### TASK TO CARRY OUT
Tell me how many lines in the data below hold the string "four", and say nothing else.

### DATA TO EXAMINE
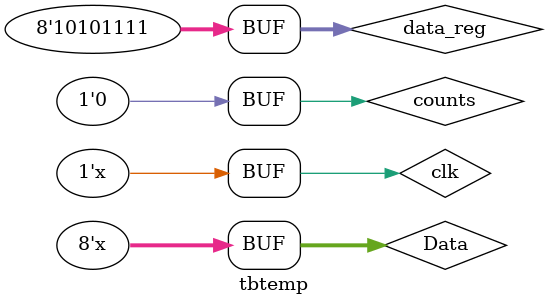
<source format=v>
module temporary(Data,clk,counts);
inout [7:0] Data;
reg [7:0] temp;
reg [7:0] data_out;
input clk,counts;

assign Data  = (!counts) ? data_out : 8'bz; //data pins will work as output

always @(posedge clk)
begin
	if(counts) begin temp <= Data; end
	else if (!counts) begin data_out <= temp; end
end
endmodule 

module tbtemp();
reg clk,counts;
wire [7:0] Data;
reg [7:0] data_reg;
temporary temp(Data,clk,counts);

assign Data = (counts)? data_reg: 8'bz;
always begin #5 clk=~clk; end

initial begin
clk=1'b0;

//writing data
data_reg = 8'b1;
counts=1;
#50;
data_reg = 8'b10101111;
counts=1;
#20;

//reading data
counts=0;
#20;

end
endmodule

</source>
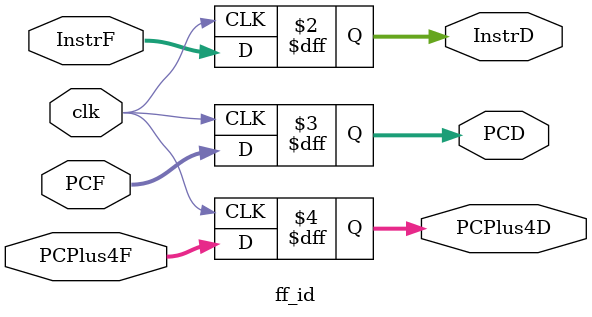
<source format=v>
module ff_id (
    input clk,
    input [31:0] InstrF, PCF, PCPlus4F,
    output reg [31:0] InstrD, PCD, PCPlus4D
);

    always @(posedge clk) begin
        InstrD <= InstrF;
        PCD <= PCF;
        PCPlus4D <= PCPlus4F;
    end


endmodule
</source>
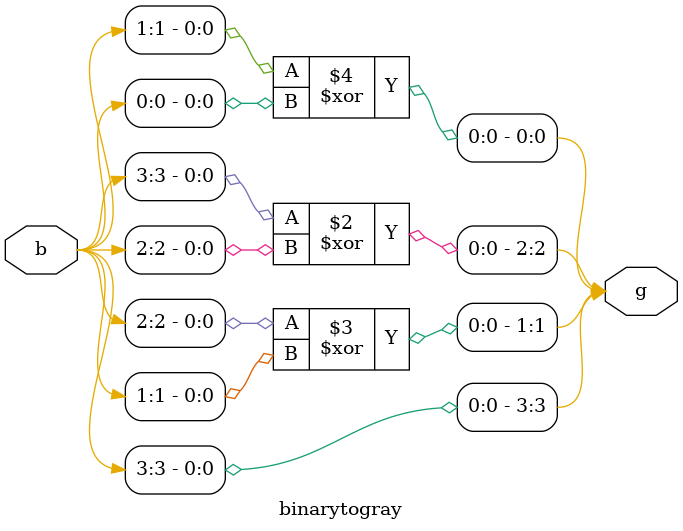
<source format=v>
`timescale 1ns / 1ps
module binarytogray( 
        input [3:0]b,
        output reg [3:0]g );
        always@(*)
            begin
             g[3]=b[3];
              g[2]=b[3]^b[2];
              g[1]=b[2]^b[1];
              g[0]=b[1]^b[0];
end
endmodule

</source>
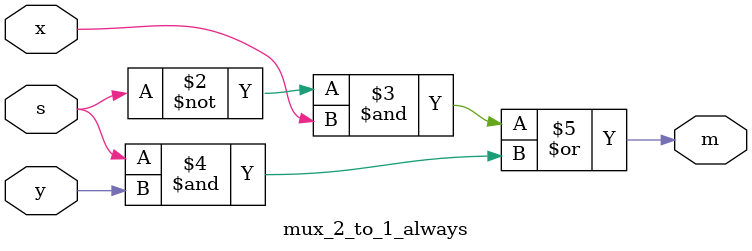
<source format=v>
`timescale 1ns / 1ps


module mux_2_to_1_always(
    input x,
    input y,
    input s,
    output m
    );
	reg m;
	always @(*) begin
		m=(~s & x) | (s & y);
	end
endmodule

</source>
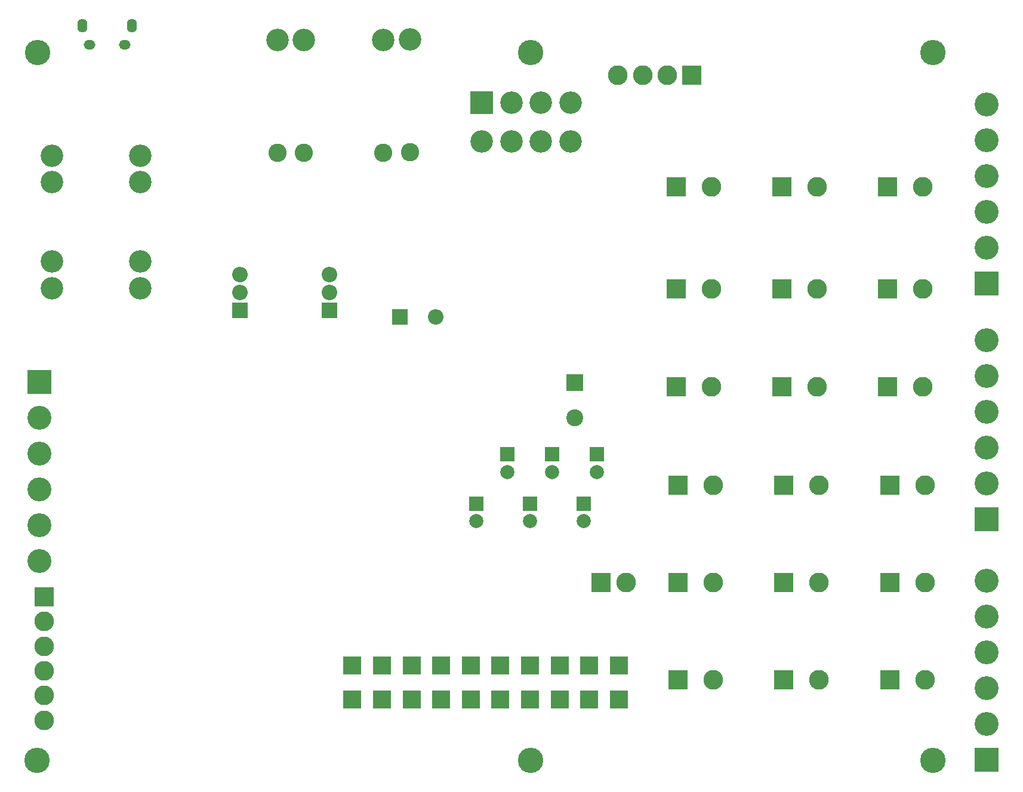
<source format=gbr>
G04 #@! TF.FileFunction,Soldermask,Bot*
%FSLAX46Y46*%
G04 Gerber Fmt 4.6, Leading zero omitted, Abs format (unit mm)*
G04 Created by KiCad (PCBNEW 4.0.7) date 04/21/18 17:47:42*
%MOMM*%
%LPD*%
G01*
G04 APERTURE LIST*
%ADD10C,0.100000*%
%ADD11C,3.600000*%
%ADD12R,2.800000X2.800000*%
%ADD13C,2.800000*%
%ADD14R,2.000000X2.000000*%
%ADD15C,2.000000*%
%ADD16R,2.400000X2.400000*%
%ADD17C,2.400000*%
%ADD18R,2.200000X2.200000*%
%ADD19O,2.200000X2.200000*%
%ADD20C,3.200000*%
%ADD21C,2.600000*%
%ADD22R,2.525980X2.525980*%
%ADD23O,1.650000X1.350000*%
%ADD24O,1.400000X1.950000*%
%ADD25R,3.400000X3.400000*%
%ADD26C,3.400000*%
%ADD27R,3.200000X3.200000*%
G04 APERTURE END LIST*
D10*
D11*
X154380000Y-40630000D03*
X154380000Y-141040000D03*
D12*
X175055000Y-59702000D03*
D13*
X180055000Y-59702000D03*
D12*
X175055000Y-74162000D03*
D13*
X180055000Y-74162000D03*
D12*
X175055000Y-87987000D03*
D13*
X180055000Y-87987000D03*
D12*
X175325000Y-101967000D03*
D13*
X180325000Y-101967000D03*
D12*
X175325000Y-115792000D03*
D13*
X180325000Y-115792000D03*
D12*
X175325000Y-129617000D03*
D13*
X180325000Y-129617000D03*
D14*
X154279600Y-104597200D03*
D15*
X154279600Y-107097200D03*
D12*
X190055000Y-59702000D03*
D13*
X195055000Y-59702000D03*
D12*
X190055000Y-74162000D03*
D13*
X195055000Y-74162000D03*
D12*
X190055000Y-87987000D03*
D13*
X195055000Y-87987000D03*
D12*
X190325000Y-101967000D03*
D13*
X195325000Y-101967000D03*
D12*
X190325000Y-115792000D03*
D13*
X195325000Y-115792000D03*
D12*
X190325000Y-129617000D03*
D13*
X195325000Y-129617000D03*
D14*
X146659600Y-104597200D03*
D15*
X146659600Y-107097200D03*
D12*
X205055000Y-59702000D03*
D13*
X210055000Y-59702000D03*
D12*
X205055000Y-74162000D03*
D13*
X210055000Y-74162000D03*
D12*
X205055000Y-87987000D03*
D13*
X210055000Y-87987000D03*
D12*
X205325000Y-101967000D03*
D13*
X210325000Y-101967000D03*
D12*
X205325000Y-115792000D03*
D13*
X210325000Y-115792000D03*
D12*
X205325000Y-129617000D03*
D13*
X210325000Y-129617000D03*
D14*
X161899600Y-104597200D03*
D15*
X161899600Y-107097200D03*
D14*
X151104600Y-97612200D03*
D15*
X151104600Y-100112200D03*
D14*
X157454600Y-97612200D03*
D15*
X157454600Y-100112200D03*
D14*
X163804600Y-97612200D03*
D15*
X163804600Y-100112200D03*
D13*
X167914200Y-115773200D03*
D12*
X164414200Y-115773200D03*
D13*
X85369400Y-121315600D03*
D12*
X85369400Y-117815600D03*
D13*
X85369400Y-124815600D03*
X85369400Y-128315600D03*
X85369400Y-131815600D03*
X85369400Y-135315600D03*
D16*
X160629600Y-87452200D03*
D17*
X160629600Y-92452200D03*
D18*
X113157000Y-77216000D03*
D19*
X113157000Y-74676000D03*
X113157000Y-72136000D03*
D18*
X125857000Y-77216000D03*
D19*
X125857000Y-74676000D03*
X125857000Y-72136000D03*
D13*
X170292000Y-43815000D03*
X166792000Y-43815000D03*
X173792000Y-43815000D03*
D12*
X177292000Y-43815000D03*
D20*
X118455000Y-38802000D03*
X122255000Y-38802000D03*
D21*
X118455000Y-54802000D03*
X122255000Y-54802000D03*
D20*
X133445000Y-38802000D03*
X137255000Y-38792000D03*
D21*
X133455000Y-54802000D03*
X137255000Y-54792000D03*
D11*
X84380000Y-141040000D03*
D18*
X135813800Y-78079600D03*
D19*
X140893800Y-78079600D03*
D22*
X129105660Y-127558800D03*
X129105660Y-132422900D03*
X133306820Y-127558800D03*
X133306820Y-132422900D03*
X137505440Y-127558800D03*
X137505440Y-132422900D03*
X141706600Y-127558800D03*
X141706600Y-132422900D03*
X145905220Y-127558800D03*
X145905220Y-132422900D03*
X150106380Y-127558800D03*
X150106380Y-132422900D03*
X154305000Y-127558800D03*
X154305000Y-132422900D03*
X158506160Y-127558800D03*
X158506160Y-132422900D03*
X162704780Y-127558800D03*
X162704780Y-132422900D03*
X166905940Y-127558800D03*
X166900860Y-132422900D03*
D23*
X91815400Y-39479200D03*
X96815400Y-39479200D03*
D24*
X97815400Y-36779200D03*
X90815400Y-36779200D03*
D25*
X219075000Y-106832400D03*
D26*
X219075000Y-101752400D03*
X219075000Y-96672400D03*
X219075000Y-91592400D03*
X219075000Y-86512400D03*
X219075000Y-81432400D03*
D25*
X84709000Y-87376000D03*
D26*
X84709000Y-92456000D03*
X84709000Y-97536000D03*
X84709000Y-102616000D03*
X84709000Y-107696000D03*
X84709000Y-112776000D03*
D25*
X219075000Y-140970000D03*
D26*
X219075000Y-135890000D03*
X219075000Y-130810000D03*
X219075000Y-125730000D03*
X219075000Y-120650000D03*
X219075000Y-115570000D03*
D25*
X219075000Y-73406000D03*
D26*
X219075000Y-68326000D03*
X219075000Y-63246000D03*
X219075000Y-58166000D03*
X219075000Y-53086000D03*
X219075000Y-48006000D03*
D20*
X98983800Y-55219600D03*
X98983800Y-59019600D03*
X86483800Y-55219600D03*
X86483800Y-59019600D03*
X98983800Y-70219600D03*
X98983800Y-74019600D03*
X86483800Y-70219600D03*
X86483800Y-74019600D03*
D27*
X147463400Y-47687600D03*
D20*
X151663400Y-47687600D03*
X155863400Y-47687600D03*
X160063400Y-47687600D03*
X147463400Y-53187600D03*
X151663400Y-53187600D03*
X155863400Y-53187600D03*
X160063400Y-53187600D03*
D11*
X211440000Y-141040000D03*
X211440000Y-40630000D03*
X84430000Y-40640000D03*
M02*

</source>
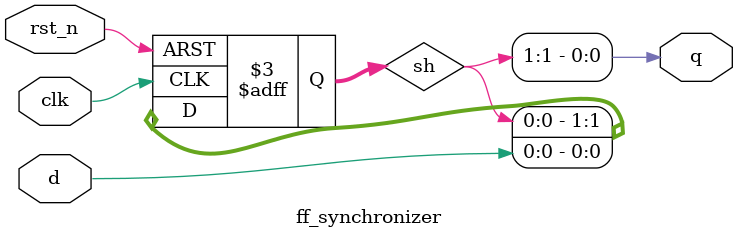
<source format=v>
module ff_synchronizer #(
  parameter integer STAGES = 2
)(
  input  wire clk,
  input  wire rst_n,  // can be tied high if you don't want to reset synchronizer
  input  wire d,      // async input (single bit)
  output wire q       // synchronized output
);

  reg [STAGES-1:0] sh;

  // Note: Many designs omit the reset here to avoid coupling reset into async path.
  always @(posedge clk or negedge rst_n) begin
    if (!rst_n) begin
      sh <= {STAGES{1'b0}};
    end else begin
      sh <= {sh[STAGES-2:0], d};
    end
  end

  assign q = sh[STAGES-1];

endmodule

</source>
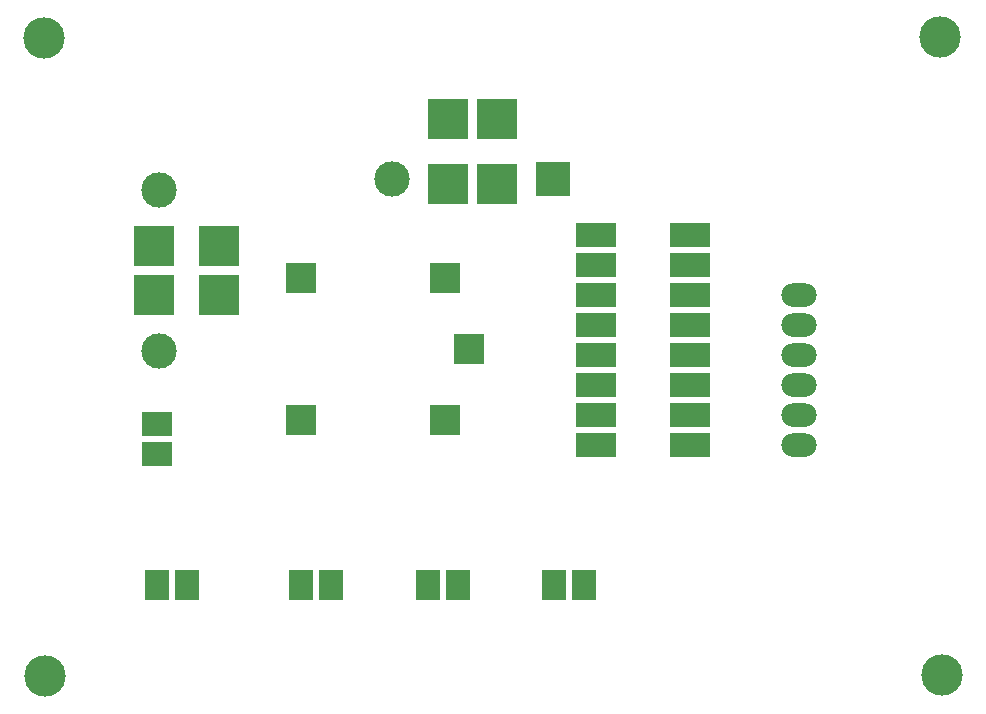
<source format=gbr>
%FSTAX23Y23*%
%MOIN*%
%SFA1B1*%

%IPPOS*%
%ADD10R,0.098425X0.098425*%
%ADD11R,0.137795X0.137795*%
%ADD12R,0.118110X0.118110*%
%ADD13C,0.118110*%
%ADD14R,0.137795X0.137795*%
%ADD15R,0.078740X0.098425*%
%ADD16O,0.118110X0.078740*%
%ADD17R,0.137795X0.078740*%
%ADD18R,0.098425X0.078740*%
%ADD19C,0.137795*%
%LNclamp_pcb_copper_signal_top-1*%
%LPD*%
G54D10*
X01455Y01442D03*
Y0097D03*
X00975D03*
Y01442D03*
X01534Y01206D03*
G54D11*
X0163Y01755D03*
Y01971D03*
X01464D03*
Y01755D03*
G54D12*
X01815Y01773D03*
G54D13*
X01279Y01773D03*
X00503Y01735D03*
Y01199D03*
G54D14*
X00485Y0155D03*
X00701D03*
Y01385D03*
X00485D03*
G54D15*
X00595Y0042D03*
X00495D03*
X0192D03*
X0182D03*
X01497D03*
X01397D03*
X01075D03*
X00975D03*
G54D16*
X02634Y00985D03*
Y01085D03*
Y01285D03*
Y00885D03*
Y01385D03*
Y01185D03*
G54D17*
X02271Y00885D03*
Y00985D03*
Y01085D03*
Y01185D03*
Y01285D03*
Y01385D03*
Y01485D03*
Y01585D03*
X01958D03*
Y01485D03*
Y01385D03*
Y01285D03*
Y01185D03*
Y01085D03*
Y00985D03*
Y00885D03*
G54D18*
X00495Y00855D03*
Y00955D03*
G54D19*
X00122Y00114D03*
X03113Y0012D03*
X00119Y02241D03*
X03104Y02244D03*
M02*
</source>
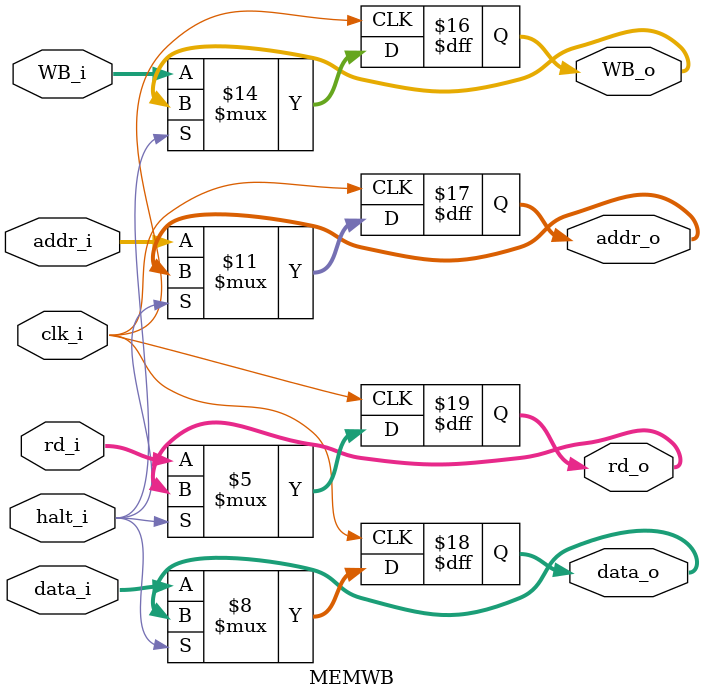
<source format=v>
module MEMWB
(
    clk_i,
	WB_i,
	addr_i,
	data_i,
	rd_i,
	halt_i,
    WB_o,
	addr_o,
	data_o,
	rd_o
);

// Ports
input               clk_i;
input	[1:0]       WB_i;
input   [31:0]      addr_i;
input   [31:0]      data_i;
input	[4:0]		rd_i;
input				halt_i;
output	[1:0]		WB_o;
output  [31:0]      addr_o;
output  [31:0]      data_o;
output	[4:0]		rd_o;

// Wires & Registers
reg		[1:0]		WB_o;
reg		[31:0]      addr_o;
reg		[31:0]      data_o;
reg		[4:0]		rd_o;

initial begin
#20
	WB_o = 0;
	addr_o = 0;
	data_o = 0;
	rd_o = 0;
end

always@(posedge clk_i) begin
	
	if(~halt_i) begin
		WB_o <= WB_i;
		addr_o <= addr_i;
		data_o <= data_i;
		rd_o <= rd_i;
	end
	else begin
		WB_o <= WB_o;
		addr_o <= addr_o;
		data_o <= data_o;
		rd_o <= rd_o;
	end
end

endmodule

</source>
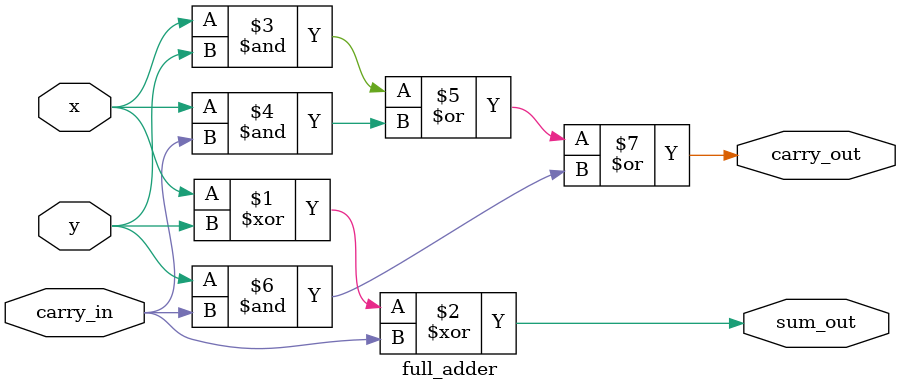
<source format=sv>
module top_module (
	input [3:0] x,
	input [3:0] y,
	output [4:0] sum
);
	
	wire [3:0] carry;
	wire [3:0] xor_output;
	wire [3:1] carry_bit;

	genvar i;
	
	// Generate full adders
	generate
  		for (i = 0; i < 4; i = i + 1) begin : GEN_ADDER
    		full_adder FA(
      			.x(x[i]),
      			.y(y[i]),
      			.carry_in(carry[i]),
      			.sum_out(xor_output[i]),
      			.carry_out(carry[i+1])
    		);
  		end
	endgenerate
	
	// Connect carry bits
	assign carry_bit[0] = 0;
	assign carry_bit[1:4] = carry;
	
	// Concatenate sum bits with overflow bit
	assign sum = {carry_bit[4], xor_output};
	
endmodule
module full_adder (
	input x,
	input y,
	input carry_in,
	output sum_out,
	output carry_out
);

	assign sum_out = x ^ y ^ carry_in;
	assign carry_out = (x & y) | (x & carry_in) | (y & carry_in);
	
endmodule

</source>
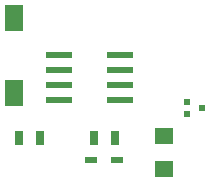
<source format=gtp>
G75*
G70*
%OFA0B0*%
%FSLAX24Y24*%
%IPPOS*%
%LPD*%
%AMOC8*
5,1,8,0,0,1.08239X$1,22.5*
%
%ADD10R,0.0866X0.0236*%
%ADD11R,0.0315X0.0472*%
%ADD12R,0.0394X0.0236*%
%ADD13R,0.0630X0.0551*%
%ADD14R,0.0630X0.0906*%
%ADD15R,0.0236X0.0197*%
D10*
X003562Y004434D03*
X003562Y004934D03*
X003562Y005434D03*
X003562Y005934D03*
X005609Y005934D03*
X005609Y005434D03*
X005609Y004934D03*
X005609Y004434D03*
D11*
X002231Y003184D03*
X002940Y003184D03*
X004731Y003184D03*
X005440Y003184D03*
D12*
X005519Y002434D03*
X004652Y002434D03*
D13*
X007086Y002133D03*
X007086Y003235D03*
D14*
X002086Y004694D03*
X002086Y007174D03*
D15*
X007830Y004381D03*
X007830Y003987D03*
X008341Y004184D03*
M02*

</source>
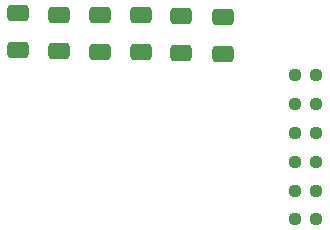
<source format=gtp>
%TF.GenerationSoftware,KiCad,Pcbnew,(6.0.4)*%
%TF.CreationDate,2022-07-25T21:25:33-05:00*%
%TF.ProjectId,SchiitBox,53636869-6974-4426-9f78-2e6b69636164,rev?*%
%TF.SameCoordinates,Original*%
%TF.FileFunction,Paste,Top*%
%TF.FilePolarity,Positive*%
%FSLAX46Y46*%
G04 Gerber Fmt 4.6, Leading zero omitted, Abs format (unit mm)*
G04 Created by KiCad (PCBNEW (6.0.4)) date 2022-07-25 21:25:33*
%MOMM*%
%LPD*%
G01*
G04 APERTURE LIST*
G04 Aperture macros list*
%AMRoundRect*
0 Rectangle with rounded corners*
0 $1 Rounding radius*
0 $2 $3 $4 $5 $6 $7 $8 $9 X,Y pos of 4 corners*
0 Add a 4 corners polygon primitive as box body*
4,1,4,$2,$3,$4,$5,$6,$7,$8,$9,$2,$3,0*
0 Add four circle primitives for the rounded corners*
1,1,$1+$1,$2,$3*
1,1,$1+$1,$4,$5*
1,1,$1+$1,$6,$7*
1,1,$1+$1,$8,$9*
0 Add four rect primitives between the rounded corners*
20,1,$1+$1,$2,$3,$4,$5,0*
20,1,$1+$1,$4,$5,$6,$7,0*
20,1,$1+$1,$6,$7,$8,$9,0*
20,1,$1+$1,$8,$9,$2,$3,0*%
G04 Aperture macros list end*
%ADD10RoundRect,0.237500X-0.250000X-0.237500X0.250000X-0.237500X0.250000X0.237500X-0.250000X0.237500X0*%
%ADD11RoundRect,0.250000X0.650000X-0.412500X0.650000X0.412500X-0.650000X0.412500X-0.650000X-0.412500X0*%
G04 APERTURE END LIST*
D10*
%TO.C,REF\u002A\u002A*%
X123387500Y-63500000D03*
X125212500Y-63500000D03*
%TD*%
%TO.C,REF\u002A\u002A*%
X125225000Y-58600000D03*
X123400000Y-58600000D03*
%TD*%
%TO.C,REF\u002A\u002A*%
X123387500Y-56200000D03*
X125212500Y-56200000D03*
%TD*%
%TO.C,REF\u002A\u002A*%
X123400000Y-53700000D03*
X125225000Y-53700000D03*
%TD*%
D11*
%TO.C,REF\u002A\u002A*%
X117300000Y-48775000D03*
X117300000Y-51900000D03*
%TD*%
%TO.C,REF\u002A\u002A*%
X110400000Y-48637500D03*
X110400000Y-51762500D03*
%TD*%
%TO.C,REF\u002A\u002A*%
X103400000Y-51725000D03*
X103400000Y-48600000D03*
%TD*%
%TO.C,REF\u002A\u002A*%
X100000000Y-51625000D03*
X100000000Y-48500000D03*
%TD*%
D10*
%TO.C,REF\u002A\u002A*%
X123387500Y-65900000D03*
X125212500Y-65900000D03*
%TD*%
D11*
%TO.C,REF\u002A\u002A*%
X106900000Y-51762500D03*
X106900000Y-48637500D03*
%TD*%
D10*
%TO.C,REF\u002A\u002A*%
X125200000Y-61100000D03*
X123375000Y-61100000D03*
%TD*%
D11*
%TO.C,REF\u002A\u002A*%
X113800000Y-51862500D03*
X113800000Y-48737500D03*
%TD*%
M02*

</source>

### OUTPUT FOR THIS EXERCISE
2